→ **THE TASK**
Search the records that follow and extract every line containing the string "POST".

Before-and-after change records
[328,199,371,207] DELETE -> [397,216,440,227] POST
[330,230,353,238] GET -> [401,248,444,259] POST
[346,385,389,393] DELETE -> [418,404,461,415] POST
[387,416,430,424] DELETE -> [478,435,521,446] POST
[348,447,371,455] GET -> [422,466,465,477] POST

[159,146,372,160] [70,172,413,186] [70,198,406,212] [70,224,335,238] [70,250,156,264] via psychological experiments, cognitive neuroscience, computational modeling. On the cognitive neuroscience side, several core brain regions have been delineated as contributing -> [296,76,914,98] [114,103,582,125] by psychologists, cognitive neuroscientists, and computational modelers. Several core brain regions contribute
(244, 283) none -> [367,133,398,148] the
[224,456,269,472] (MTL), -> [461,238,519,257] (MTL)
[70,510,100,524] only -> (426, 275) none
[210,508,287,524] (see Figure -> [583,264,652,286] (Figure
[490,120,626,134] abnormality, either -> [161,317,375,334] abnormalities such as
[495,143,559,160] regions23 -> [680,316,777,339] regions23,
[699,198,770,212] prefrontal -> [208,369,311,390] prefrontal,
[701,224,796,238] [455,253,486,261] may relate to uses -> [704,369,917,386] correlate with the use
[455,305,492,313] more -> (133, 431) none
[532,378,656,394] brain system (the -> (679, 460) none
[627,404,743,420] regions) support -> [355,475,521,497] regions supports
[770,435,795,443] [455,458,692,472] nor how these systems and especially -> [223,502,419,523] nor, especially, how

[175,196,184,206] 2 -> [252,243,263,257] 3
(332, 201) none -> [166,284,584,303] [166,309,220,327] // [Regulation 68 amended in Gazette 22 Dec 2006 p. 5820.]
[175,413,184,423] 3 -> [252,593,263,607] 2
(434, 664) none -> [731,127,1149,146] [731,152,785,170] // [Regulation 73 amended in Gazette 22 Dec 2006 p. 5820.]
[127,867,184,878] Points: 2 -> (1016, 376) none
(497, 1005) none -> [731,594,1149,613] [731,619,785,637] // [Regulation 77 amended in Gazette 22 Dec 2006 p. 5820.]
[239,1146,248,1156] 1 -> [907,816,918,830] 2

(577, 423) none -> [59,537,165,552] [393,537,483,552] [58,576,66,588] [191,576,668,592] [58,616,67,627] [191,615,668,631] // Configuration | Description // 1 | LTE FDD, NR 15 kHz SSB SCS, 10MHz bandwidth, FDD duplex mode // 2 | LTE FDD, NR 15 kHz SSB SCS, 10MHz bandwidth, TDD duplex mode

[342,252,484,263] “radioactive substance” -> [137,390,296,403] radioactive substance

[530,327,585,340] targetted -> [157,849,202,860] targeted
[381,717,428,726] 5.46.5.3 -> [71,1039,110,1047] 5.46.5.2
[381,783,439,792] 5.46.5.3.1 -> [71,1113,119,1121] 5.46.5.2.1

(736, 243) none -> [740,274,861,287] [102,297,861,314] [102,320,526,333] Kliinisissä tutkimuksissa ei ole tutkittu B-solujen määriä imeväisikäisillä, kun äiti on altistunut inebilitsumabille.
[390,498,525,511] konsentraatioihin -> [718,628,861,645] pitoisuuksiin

→ **RESPONSE BELOW**
[328,199,371,207] DELETE -> [397,216,440,227] POST
[330,230,353,238] GET -> [401,248,444,259] POST
[346,385,389,393] DELETE -> [418,404,461,415] POST
[387,416,430,424] DELETE -> [478,435,521,446] POST
[348,447,371,455] GET -> [422,466,465,477] POST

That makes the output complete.